Keputusan keluarga sudah mutlak, seminggu kemudian Danique terpaksa menyuruh Rachel untuk mengurus surat pernikahan. Danique tak mau repot melakukan apapun, Ia hanya mau menerima hasil beres.
"Kita harus ke Rumah Sakit untuk periksa kesehatan," Rachel menyodorkan berkas yang belum lengkap.
"Mengapa harus ke Rumah Sakit segala? Tinggal minta suratnya saja apa susahnya?" gerutu Danique.
"Kalau begitu suruh pengacaramu mendapatkan suratnya," Rachel menyahut dengan kesal.
Ia sudah bolak balik ke kantor pemerintahan dan di sana masih harus melengkapi surat dari Rumah Sakit, sementara Danique hanya duduk manis menunggu hasil jadi. Lelaki itu tidak punya niat sama sekali, semua urusan dilimpahkan kepadanya. Danique sangat terpaksa menerima tuntutan keluarganya untuk menikahi gadis itu.
Betapa bahagianya Rachel ketika mendengar jawaban 'ya' dari Danique, tetapi ternyata inilah hasilnya, semua keperluan dilimpahkan kepadanya. Rachel duduk menyandarkan punggung sejenak untuk sedikit mengurangi rasa lelahnya. Setiap Ia merasa lelah mengurus keperluan pernikahan, Ia selalu mengingat momen bahagia itu meskipun hanya berlangsung beberapa detik saja.
Malam itu adalah malam di mana Danique melamarnya setelah Rachel memperkenalkan diri di depan keluarga inti Danique. Kedua orangtua Danique hanya mengangguk-angguk memaklumi saat mendengar pengakuan bahwa Rachel hanyalah anak sebatang kara yang besar di panti asuhan. Kakak-kakak dan adik Danique saling berpandangan tidak yakin akan memiliki ipar seperti itu, namun keputusan ada di tangan kedua orangtuanya.

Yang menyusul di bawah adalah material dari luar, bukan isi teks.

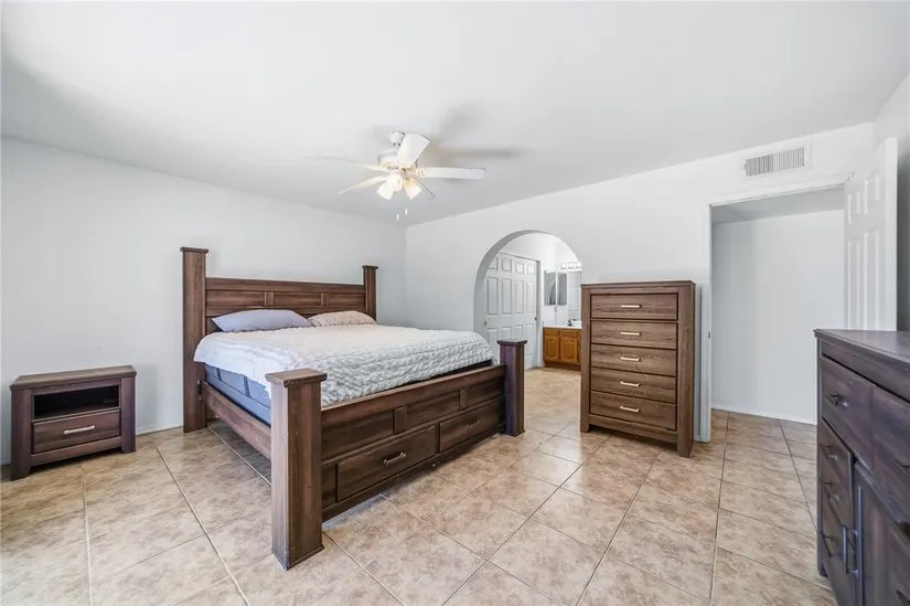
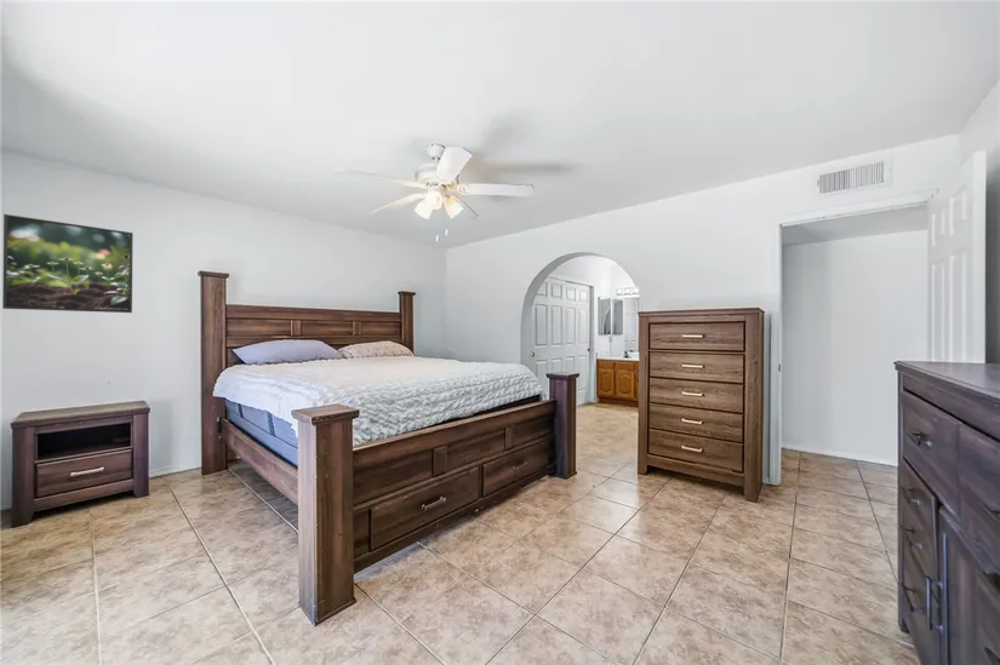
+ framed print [1,213,135,314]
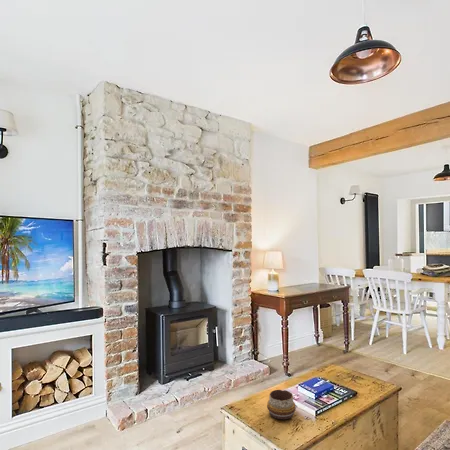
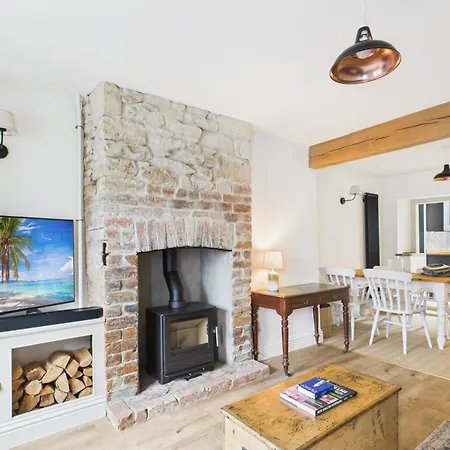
- decorative bowl [266,389,297,420]
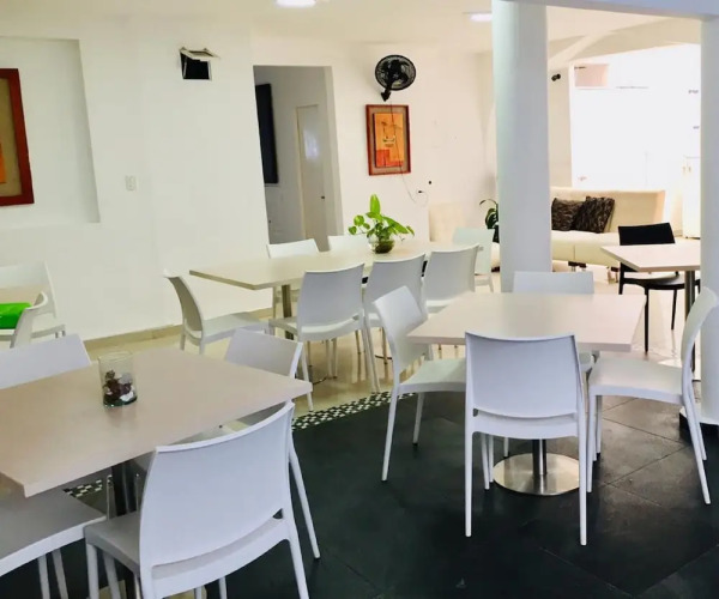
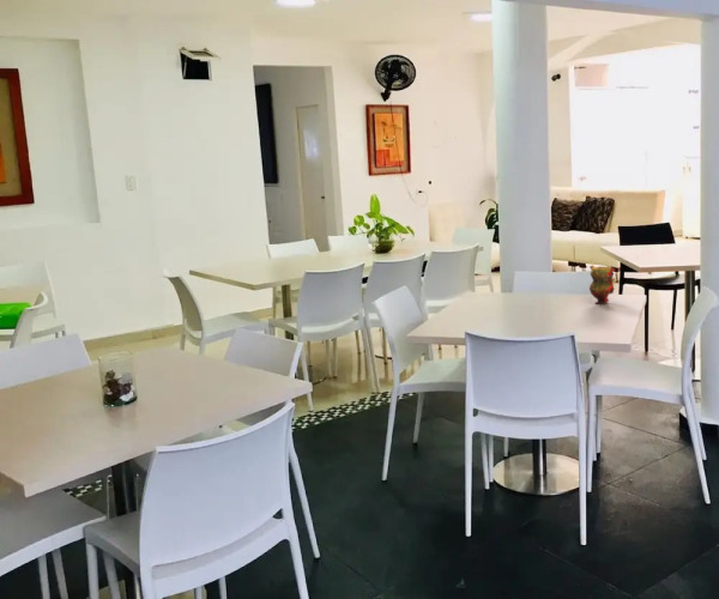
+ teapot [588,264,616,304]
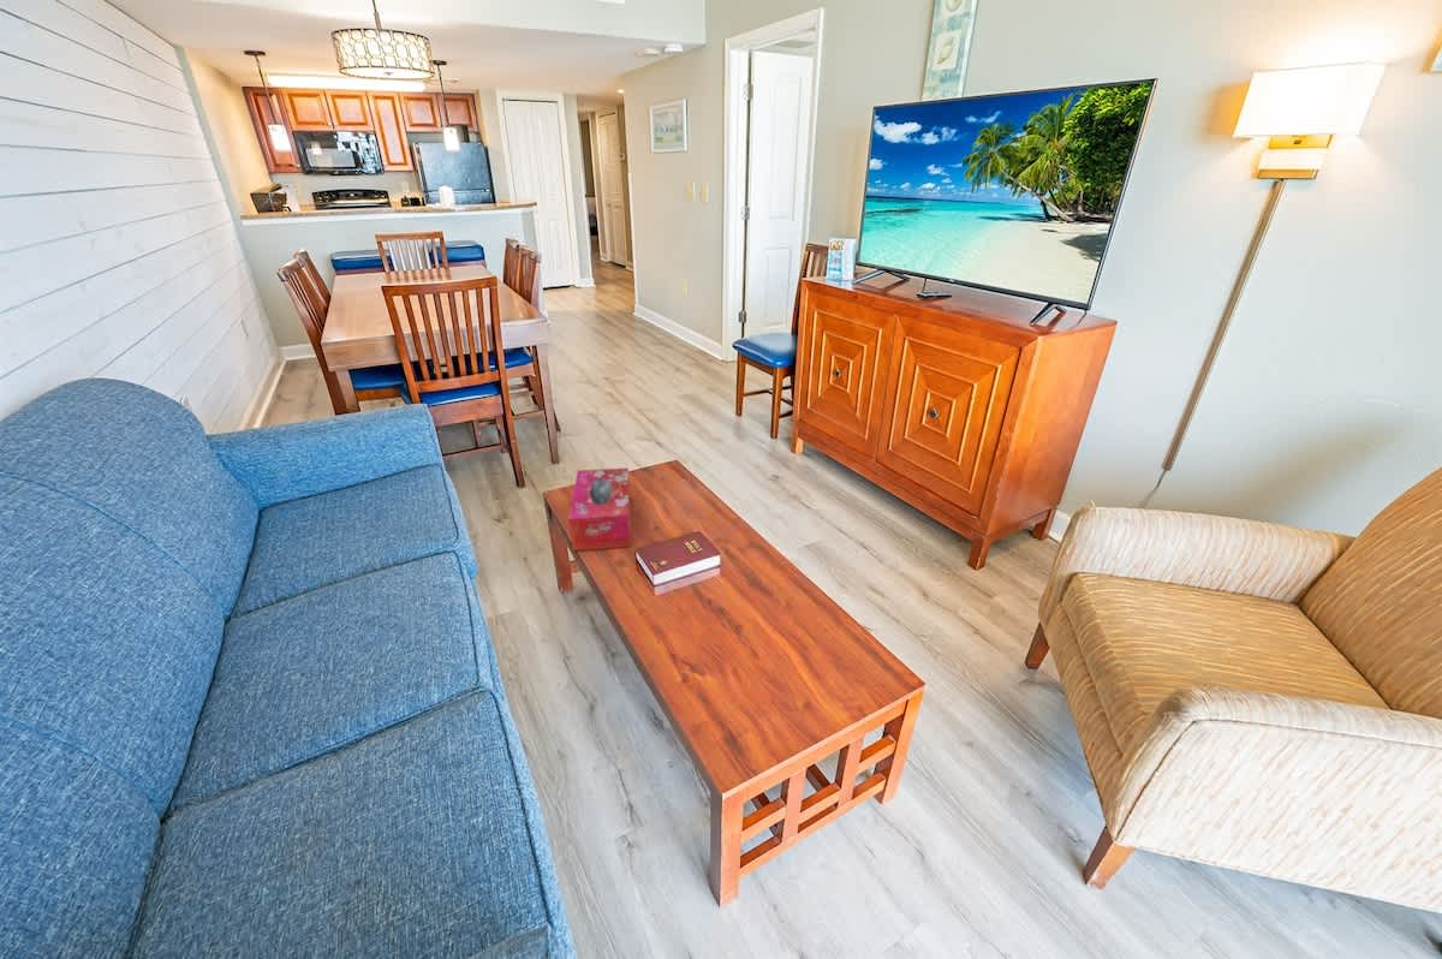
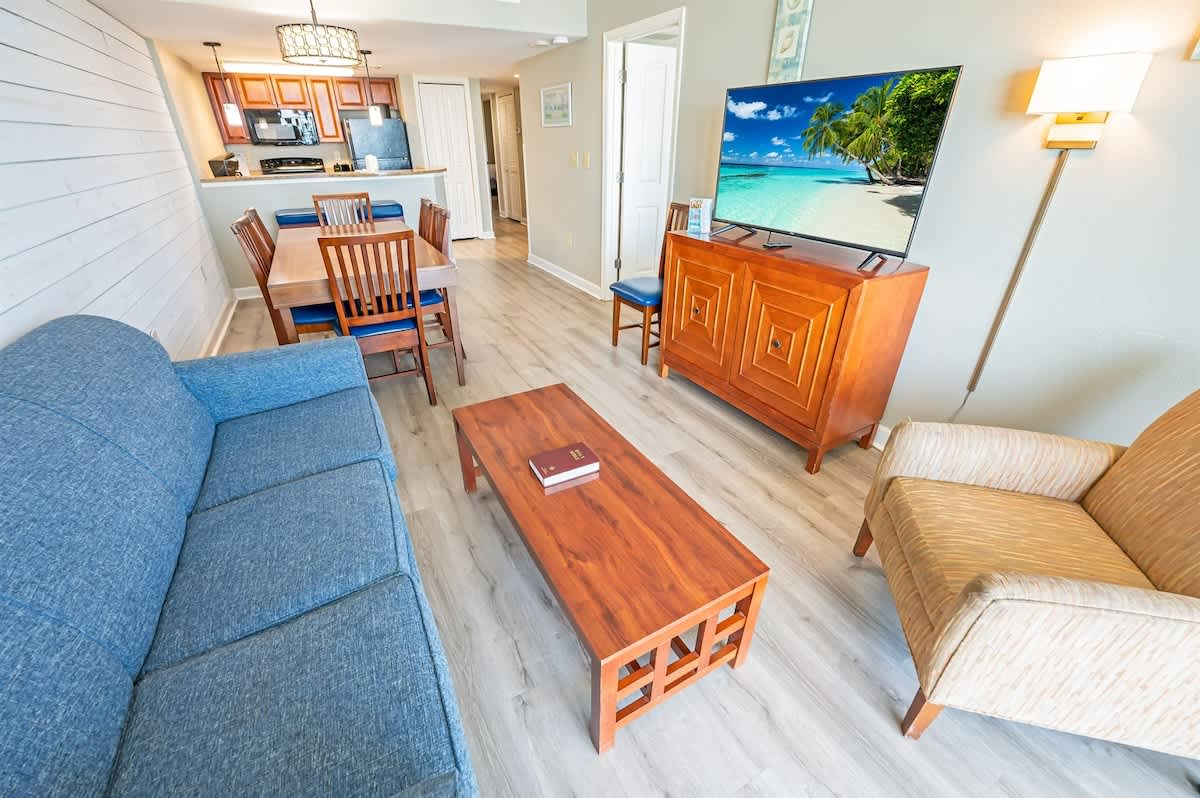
- tissue box [568,466,632,552]
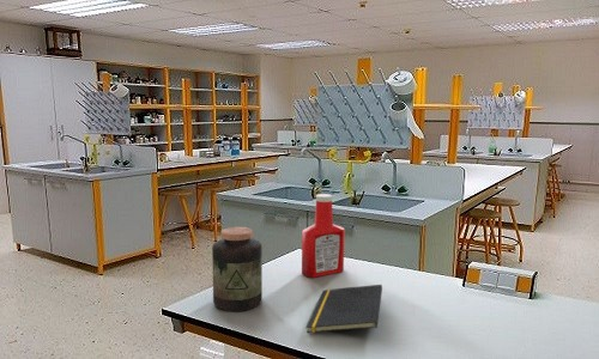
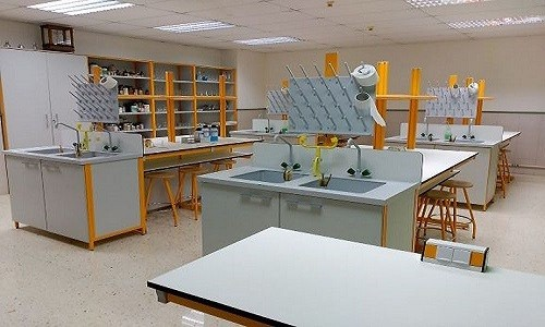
- notepad [305,284,383,334]
- soap bottle [301,193,346,279]
- jar [211,226,264,312]
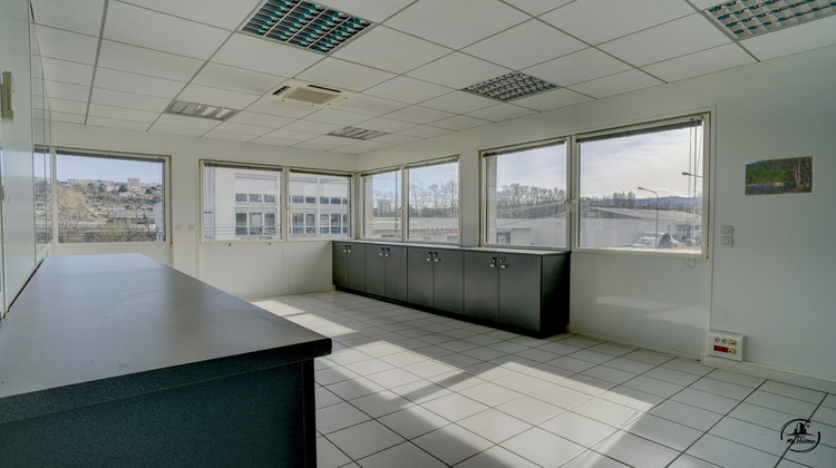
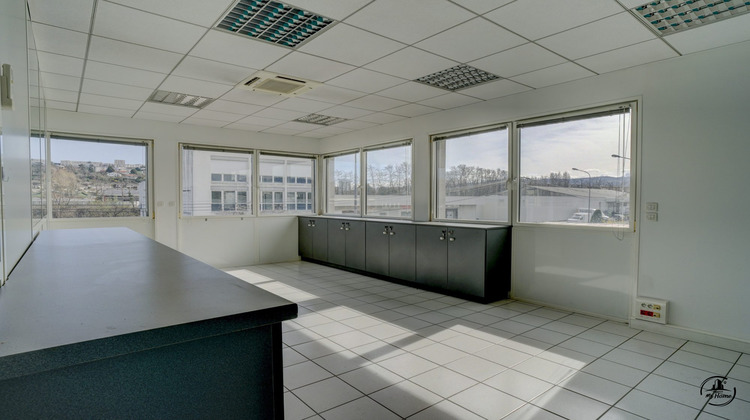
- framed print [743,154,816,197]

"Apa Kau menerima Rachel dengan segala kondisi yang ada padanya, Danique?" tanya kakak perempuannya.
"Ya," jawab Danique dengan malas. Jawaban itu sudah disetir oleh ibunya.
"Wah, keren," gumam adiknya.
"Kalau begitu lamarlah Ia," kini ibunya yang bersuara.
Danique bangkit dari duduknya, melangkah sekitar satu setengah meter ke depan Rachel dan menekuk satu lututnya.
"Rachel, maukah Kau menikah denganku?" sembari membuka kotak kecil berisi cincin, Danique mengucapkan pertanyaan sakral itu.
"Ya, aku mau," Rachel menjawab dengan lugas dan sungguh-sungguh.
Malam itu, Danique telah melamarnya di depan keluarga inti lelaki itu. Hanya acara yang sangat sederhana yang tidak dihadiri oleh siapapun, namun bagi Rachel momen itu adalah momen yang sangat mengesankan.
Buumm
Bunyi debum pintu ruangan Danique membangunkan Rachel dari lamunannya. Lelaki itu menatapnya penuh selidik.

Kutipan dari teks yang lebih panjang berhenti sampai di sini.